BEGIN Supplied records

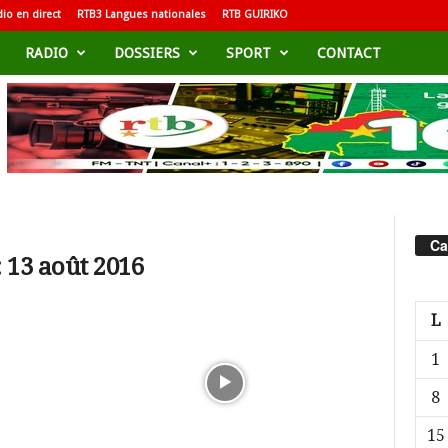
io en direct
RTB3 Langues nationales
RTB GUIRIKO
RADIO
DOSSIERS
SPORT
CONTACT
Ca
 13 août 2016
L
1
8
15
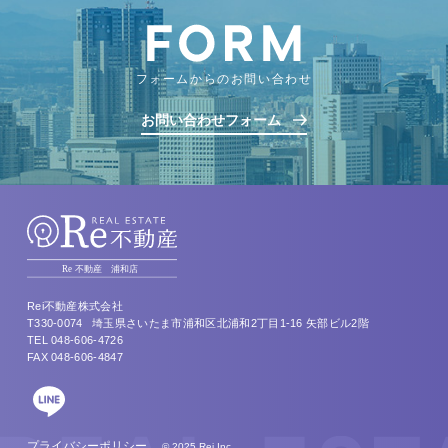
フォームからのお問い合わせ
お問い合わせフォーム
Rei不動産株式会社
T330-0074
埼⽟県さいたま市浦和区北浦和2丁⽬1-16 矢部ビル2階
TEL 048-606-4726
FAX 048-606-4847
プライバシーポリシー
© 2025 Rei Inc.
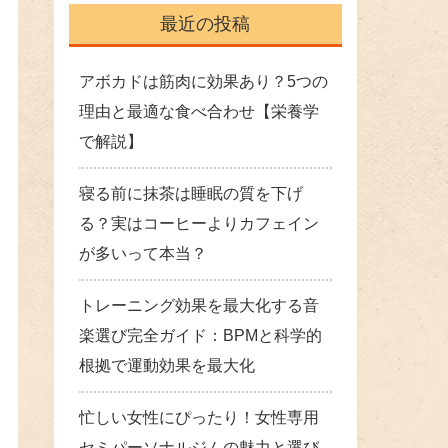
最近の投稿
アボカドは筋肉に効果あり？5つの
理由と最適な食べ合わせ【栄養学
で解説】
寝る前に抹茶は睡眠の質を下げ
る？実はコーヒーよりカフェイン
が多いって本当？
トレーニング効果を最大化する音
楽選び完全ガイド：BPMと科学的
根拠で運動効果を最大化
忙しい女性にぴったり！女性専用
セミパーソナルジムの魅力と選び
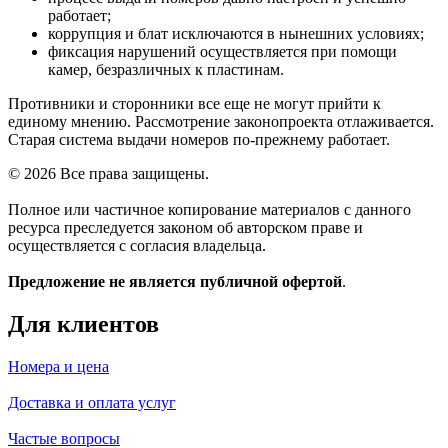
работает;
коррупция и блат исключаются в нынешних условиях;
фиксация нарушений осуществляется при помощи
камер, безразличных к пластинам.
Противники и сторонники все еще не могут прийти к
единому мнению. Рассмотрение законопроекта отлаживается.
Старая система выдачи номеров по-прежнему работает.
© 2026 Все права защищены.
Полное или частичное копирование материалов с данного
ресурса преследуется законом об авторском праве и
осуществляется с согласия владельца.
Предложение не является публичной офертой
.
Для клиентов
Номера и цена
Доставка и оплата услуг
Частые вопросы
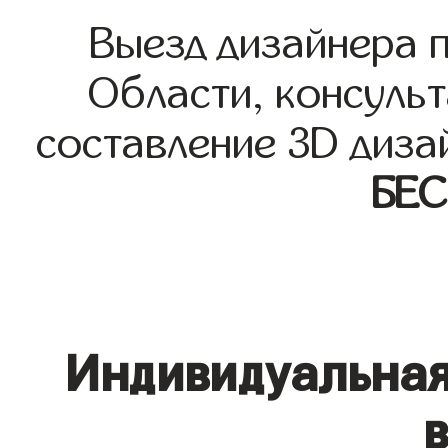
Выезд дизайнера 
Области, консульт
составление 3D диза
БЕ
Индивидуальная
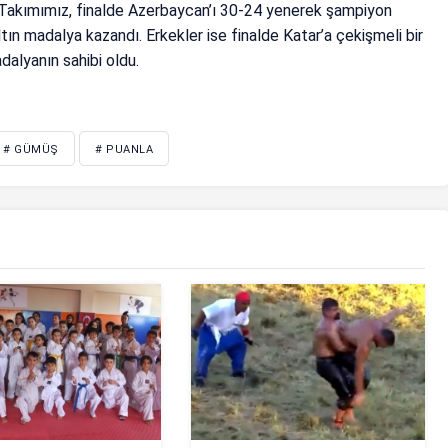
i Takımımız, finalde Azerbaycan’ı 30-24 yenerek şampiyon
ltın madalya kazandı. Erkekler ise finalde Katar’a çekişmeli bir
alyanın sahibi oldu.
# GÜMÜŞ
# PUANLA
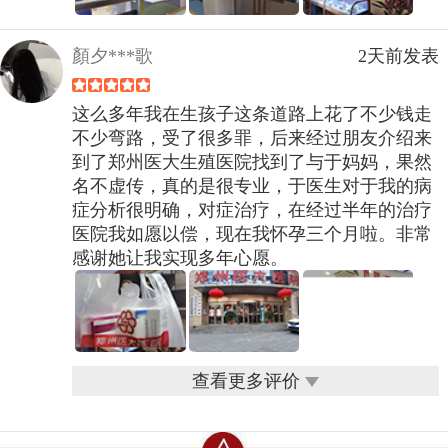
顏夕***歌
2天前发表
这么多年我在生孩子这条道路上花了不少钱走
不少弯路，受了很多罪，后来经过朋友介绍来
到了郑州医大生殖医院找到了与于妈妈，果然
名不虚传，真的是很专业，于医生对于我的病
症分析很明确，对症治疗，在经过半年的治疗
医院我如愿以偿，现在我怀孕三个月啦。非常
感谢她让我实现多年心愿。
查看更多评价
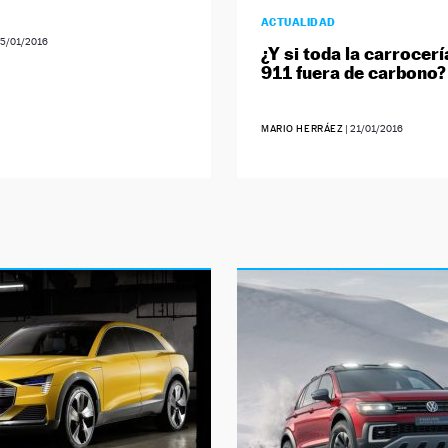
ACTUALIDAD
5/01/2016
¿Y si toda la carrocerí
911 fuera de carbono?
MARIO HERRÁEZ
|
21/01/2016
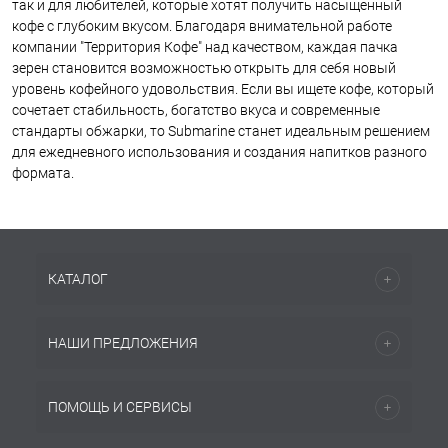
так и для любителей, которые хотят получить насыщенный
кофе с глубоким вкусом. Благодаря внимательной работе
компании "Территория Кофе" над качеством, каждая пачка
зерен становится возможностью открыть для себя новый
уровень кофейного удовольствия. Если вы ищете кофе, который
сочетает стабильность, богатство вкуса и современные
стандарты обжарки, то Submarine станет идеальным решением
для ежедневного использования и создания напитков разного
формата.
КАТАЛОГ
НАШИ ПРЕДЛОЖЕНИЯ
ПОМОЩЬ И СЕРВИСЫ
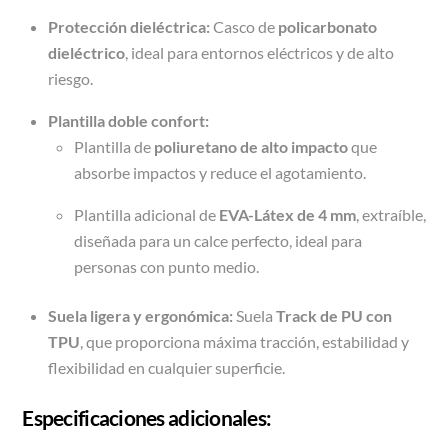
Protección dieléctrica:
Casco de
policarbonato
dieléctrico
, ideal para entornos eléctricos y de alto
riesgo.
Plantilla doble confort:
Plantilla de
poliuretano de alto impacto
que
absorbe impactos y reduce el agotamiento.
Plantilla adicional de
EVA-Látex de 4 mm
, extraíble,
diseñada para un calce perfecto, ideal para
personas con punto medio.
Suela ligera y ergonómica:
Suela
Track de PU con
TPU
, que proporciona máxima tracción, estabilidad y
flexibilidad en cualquier superficie.
Especificaciones adicionales:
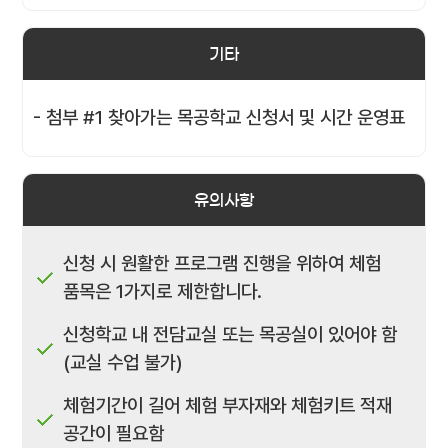
기타
- 첨부 #1 찾아가는 목공학교 신청서 및 시간 운영표
유의사항
신청 시 원활한 프로그램 진행을 위하여 체험
품목은 1가지로 제한합니다.
신청학교 내 전담교실 또는 목공실이 있어야 함
(교실 수업 불가)
체험기간이 길어 체험 부자재와 체험키트 적재
공간이 필요함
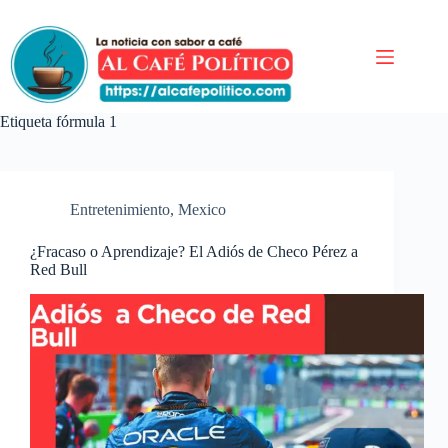
Saltar
al
contenido
Etiqueta
fórmula 1
Entretenimiento
,
Mexico
¿Fracaso o Aprendizaje? El Adiós de Checo Pérez a
Red Bull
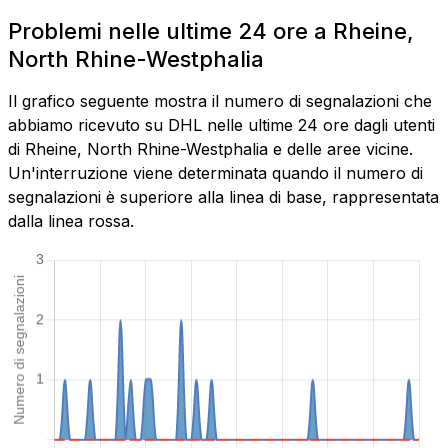
Problemi nelle ultime 24 ore a Rheine,
North Rhine-Westphalia
Il grafico seguente mostra il numero di segnalazioni che
abbiamo ricevuto su DHL nelle ultime 24 ore dagli utenti
di Rheine, North Rhine-Westphalia e delle aree vicine.
Un'interruzione viene determinata quando il numero di
segnalazioni è superiore alla linea di base, rappresentata
dalla linea rossa.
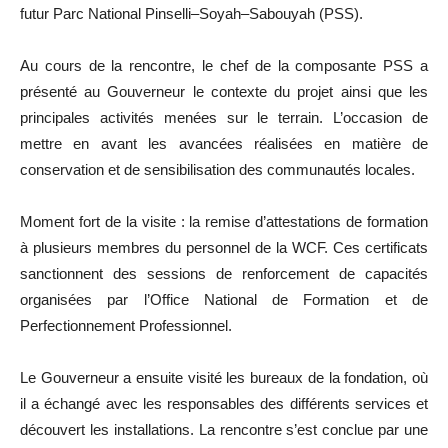
futur Parc National Pinselli–Soyah–Sabouyah (PSS).
Au cours de la rencontre, le chef de la composante PSS a
présenté au Gouverneur le contexte du projet ainsi que les
principales activités menées sur le terrain. L’occasion de
mettre en avant les avancées réalisées en matière de
conservation et de sensibilisation des communautés locales.
Moment fort de la visite : la remise d’attestations de formation
à plusieurs membres du personnel de la WCF. Ces certificats
sanctionnent des sessions de renforcement de capacités
organisées par l’Office National de Formation et de
Perfectionnement Professionnel.
Le Gouverneur a ensuite visité les bureaux de la fondation, où
il a échangé avec les responsables des différents services et
découvert les installations. La rencontre s’est conclue par une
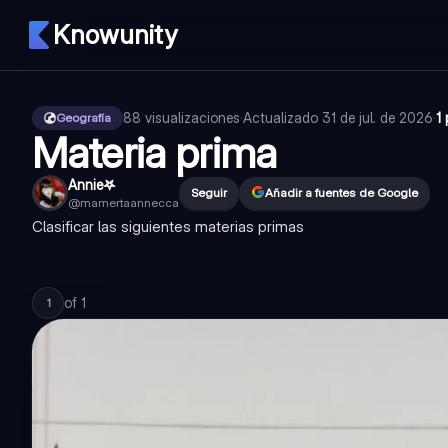
Knowunity
88
visualizaciones
·
Actualizado
31 de jul. de 2026
·
1
Geografía
Materia prima
Annie𖤐
Seguir
Añadir a fuentes de Google
@
mamertaannecca
Clasificar las siguientes materias primas
of
1
1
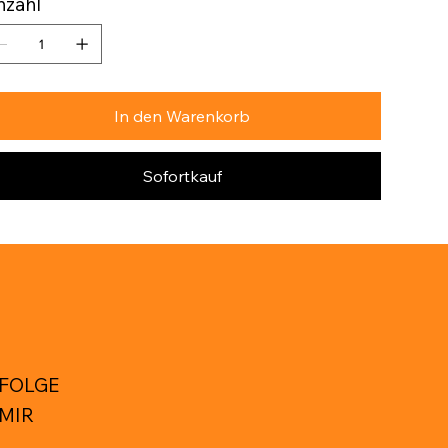
nzahl
In den Warenkorb
Sofortkauf
FOLGE
MIR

END Supplied records

● Goal of the exercise:
Your answer must consist solely of the lines above between the line holding "Au cours de" and the line holding "à plusieurs membres", inclusive, copied exactly.

● Response to this task:
Au cours de la rencontre, le chef de la composante PSS a
présenté au Gouverneur le contexte du projet ainsi que les
principales activités menées sur le terrain. L’occasion de
mettre en avant les avancées réalisées en matière de
conservation et de sensibilisation des communautés locales.
Moment fort de la visite : la remise d’attestations de formation
à plusieurs membres du personnel de la WCF. Ces certificats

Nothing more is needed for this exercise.